Review ·

Pelle Carlberg's an odd choice for a cover model, even for his own album. The thirty-seven-year-old Swedish father of four resembles a '70s game-show host more than a musician, and the blue eyes and neatly combed hair that crown him don't scream "pop star" as much as "spin the wheel again, please." But appearances are deceiving: This safe-looking man owns a song about tracking down the phone number of an unappreciative music critic, aptly titled "Go to Hell, Miss Rydell."



The former leader of Edson, whose songs he's incorporated into recent live sets, Carlberg's only released a couple of EPs (both of which contain tracks from this, his solo debut) and is already working on new material, as this record's U.S. release comes to us a full year after being issued in Sweden. His solo material has been compared to that of Nick Drake if anyone, but that's insanely far off: True, he flutters between minimalist moments and full-band affairs, and musically, those full (but acoustic) tracks somewhat recall the retro kitsch appeal of "Hazy Jane II," dated but soothing. But that's where the connection ends. The multi-instrumentalist has a knack for writing sweet,'60s- and '70s-style cult pop under awkwardly keen observations, subjects ranging from apathy toward the needy to the irresistible pull of telemarketers. (For the record, if you're looking to sell him a subscription, Carlberg can't say no to a human voice.)
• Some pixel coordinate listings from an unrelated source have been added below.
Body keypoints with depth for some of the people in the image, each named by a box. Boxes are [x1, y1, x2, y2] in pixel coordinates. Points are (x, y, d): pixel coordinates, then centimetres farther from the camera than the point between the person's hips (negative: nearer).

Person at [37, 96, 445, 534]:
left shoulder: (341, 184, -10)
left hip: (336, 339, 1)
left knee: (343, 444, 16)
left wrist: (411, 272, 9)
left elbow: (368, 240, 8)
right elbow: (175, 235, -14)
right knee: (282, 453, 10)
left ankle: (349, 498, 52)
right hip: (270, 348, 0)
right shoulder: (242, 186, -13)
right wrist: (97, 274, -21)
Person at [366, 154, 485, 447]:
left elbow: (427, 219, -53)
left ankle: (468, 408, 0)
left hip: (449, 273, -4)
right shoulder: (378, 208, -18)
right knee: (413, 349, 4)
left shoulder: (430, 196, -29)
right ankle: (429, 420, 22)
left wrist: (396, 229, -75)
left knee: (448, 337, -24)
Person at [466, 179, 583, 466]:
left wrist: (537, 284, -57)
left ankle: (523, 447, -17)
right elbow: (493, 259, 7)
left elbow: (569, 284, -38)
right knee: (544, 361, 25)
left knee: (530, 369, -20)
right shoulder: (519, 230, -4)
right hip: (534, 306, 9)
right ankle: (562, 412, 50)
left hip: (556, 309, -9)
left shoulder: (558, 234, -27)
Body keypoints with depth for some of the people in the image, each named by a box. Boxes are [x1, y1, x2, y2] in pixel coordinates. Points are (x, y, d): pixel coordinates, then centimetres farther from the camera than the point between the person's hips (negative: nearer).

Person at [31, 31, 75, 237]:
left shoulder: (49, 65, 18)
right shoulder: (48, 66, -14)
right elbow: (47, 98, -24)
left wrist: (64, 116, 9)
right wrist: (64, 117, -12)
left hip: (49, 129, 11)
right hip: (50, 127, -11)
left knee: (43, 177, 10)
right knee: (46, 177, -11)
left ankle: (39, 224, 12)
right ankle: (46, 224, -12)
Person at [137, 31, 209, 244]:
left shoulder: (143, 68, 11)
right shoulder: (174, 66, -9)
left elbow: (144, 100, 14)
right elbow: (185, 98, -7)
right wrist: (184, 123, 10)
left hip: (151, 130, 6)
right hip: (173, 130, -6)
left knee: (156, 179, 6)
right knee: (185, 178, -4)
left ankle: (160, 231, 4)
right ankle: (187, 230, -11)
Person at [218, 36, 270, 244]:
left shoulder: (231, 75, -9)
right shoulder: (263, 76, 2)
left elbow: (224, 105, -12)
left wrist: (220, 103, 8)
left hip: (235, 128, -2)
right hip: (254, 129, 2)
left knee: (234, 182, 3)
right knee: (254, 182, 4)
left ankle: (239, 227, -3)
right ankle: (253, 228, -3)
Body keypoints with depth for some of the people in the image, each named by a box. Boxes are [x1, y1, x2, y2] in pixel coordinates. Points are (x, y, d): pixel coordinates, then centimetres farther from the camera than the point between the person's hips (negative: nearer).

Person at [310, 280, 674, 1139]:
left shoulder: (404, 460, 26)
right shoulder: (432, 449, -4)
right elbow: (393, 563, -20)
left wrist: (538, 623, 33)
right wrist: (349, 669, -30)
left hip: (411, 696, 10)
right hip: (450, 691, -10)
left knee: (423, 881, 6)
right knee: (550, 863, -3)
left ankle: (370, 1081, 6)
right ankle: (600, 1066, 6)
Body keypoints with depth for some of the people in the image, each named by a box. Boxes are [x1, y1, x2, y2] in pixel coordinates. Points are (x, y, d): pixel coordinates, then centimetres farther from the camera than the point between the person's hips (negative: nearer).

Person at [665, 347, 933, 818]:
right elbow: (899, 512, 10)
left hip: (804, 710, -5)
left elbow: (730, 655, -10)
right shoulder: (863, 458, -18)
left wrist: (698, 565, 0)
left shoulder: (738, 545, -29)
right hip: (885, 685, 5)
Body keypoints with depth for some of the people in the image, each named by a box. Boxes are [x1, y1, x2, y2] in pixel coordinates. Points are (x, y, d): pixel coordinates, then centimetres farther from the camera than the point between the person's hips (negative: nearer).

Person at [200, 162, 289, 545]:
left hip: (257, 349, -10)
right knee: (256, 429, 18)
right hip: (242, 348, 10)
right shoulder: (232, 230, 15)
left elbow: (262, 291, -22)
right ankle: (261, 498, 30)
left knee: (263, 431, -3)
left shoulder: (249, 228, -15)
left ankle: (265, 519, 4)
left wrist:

If anything, the ambiguous humor of Carlberg's narratives matches the odd bounce of Belle and Sebastian (there's a lot of Stuart Murdoch in his voice as well) or Jonathan Richman in recent years, when cutesiness has begun to wear off and humorous lyrics have developed occasional melancholy undertones. There's no way to describe his image -- the game-show suit, sweet voice, beautiful pop compositions and bizarrely honest lyrics -- except to say that he epitomizes Swedish pop. Opener "Musikbyran Makes Me Wanna Smoke Crack" sums up this image with its chorus alone: "If I'd die today no one would ever say: 'Oh, what a pity; he who wrote all those wonderful songs about being small -- songs that were witty and pretty.'"


His words come from a gray background, but are snuck into a now-cliché yet festive mélange of glockenspiel, organ and about five guitars (mostly played by Carlberg himself). Carlberg is feeling glum but doesn't want to be a bother and ruin your merry day, so his songs mutter to themselves while he secretly hopes that you'll pick up on his mood and reassure him of his self-worth. His passive-aggressive behavior is sweetly disguised without an annoying air of irony, though, and for that method of cleverness, I hope Miss Rydell's paid him a recent apology.